Required action
As the answer, give a copy of each line below that includes the word "Biblical".

Records from a data source
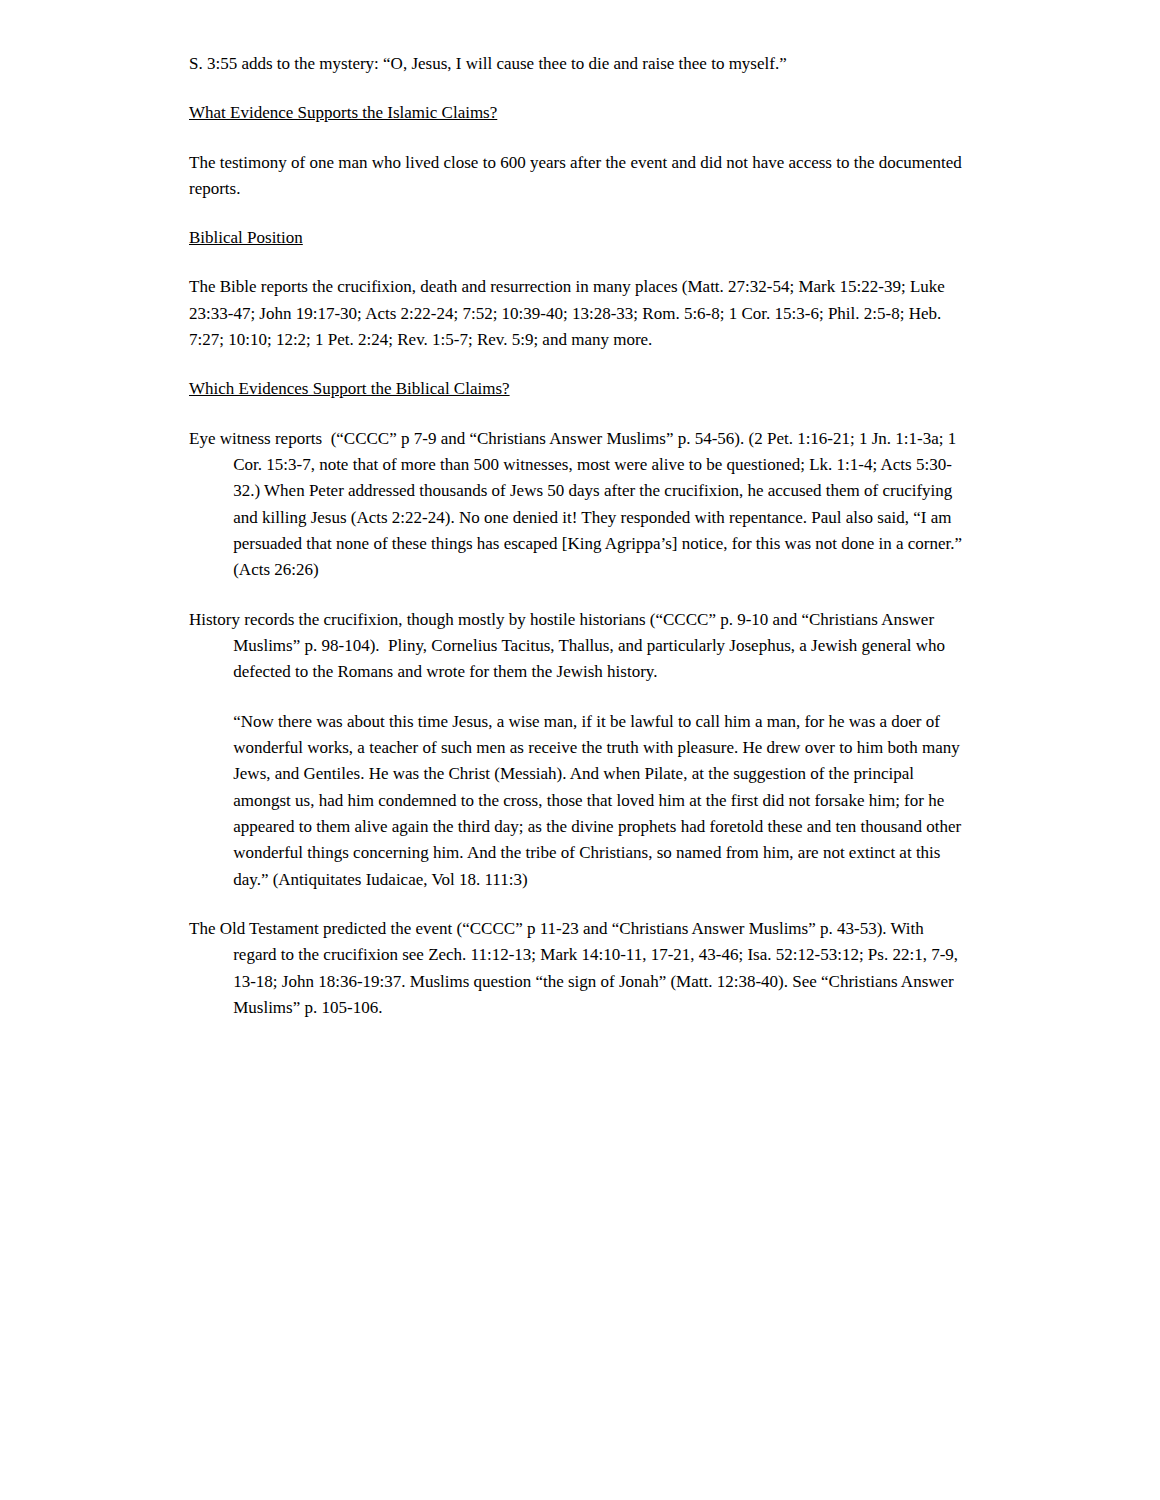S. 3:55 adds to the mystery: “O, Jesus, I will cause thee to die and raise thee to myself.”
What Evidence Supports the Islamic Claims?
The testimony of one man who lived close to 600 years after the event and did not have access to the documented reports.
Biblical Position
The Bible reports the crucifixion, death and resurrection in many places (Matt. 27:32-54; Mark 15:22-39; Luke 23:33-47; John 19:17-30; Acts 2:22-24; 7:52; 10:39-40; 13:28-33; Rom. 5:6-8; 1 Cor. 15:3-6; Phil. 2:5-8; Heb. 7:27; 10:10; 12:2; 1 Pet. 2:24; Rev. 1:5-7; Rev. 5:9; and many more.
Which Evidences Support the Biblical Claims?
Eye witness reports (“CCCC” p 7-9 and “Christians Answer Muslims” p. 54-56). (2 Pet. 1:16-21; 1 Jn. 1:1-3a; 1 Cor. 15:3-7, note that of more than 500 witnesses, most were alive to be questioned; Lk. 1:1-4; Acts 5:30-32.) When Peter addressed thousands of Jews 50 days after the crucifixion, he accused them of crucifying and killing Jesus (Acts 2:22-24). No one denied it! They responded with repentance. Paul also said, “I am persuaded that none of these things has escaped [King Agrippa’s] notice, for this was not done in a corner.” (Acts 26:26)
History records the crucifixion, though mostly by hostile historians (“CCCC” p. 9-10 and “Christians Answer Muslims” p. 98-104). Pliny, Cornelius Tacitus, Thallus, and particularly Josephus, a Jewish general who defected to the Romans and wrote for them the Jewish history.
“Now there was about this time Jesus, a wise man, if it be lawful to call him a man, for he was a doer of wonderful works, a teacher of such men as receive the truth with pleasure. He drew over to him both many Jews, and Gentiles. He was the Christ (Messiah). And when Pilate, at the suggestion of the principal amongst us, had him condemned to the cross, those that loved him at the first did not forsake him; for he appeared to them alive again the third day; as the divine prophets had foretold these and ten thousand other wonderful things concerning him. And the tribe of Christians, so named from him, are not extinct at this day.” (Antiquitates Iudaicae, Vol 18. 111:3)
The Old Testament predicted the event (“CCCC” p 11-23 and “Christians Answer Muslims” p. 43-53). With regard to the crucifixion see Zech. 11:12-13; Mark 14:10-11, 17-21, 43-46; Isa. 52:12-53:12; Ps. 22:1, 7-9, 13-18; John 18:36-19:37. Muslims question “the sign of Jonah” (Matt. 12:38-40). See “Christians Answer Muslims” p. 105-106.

...

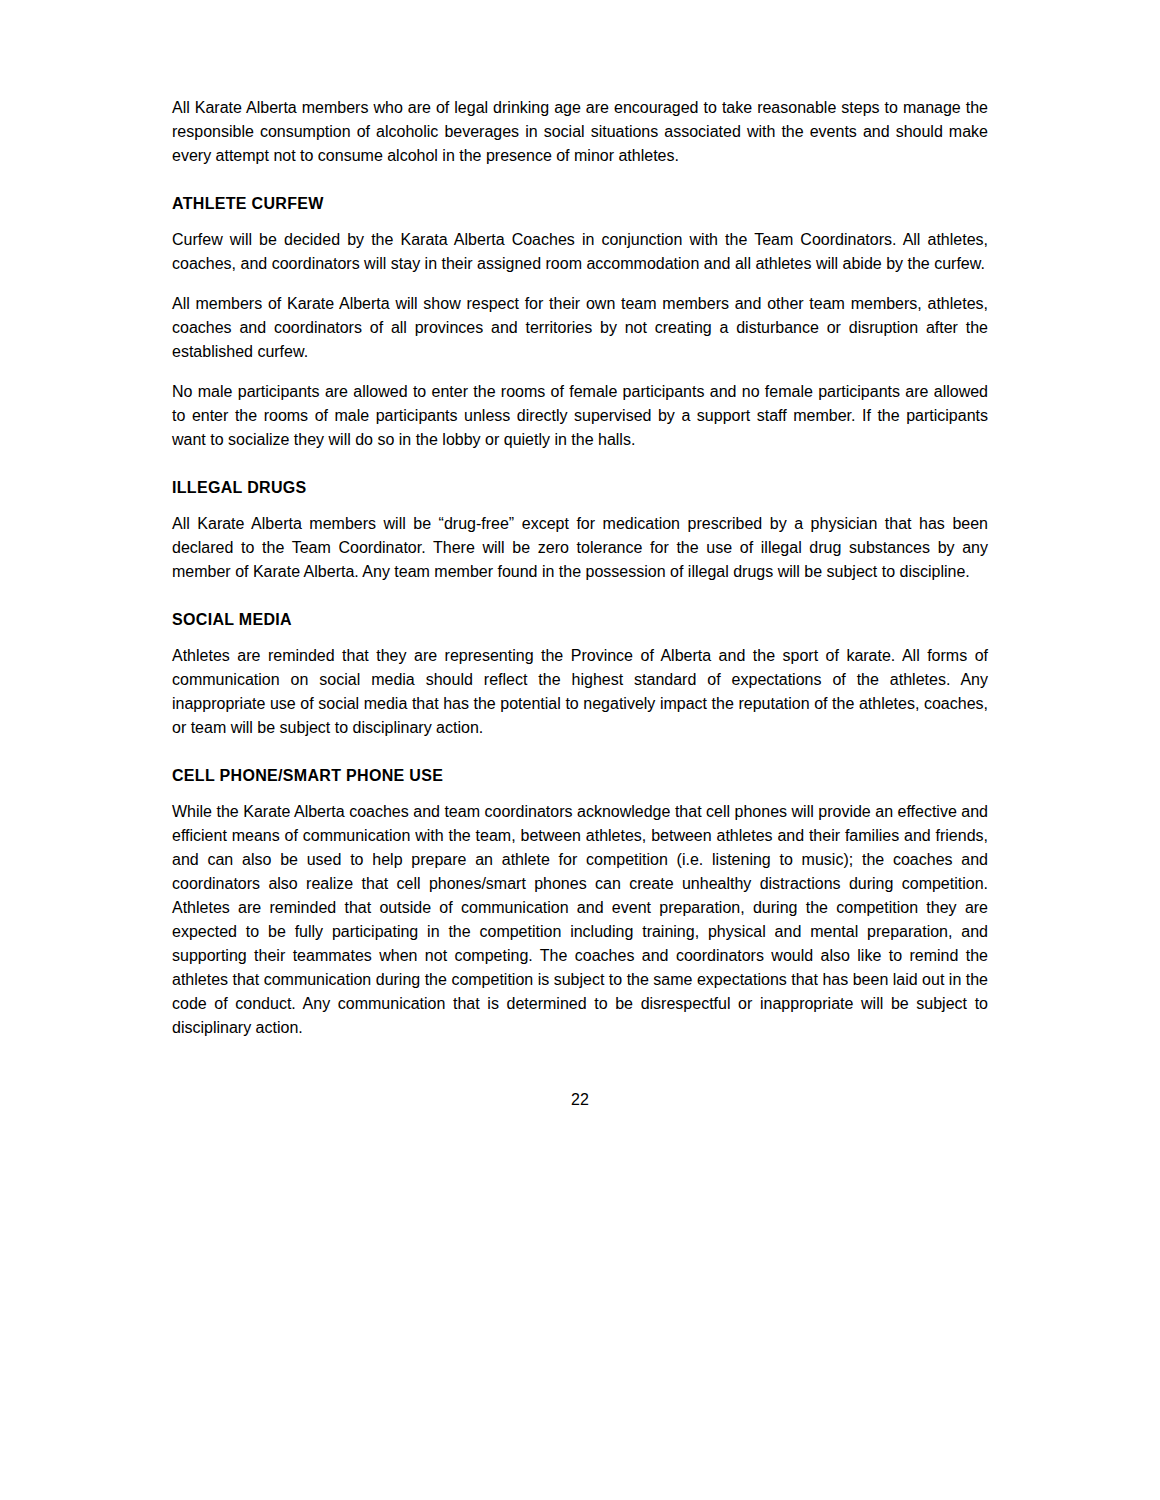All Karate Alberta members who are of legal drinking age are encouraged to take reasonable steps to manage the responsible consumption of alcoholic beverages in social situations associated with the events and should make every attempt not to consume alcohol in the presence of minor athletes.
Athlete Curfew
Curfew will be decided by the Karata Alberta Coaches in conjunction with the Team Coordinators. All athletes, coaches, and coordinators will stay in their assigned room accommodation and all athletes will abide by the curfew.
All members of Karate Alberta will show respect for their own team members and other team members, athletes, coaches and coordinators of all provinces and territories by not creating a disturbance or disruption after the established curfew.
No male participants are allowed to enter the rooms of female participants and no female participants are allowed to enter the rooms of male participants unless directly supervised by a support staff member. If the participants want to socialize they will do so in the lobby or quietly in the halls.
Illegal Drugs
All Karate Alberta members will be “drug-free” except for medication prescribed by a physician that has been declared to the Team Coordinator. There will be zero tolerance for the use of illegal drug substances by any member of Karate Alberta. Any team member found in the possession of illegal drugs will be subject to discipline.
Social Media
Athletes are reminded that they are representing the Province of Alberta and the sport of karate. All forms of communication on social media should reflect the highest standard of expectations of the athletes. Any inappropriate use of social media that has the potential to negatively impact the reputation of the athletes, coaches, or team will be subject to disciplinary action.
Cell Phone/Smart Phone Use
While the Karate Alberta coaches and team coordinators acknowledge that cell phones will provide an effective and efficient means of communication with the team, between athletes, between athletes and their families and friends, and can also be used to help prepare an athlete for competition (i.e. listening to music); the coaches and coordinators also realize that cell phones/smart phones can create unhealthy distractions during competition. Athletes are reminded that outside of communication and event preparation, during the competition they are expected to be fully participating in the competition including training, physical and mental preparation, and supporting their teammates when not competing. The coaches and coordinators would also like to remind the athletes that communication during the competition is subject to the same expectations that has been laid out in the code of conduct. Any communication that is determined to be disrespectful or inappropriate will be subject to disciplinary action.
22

Solution for this exercise
Biblical Position
Which Evidences Support the Biblical Claims?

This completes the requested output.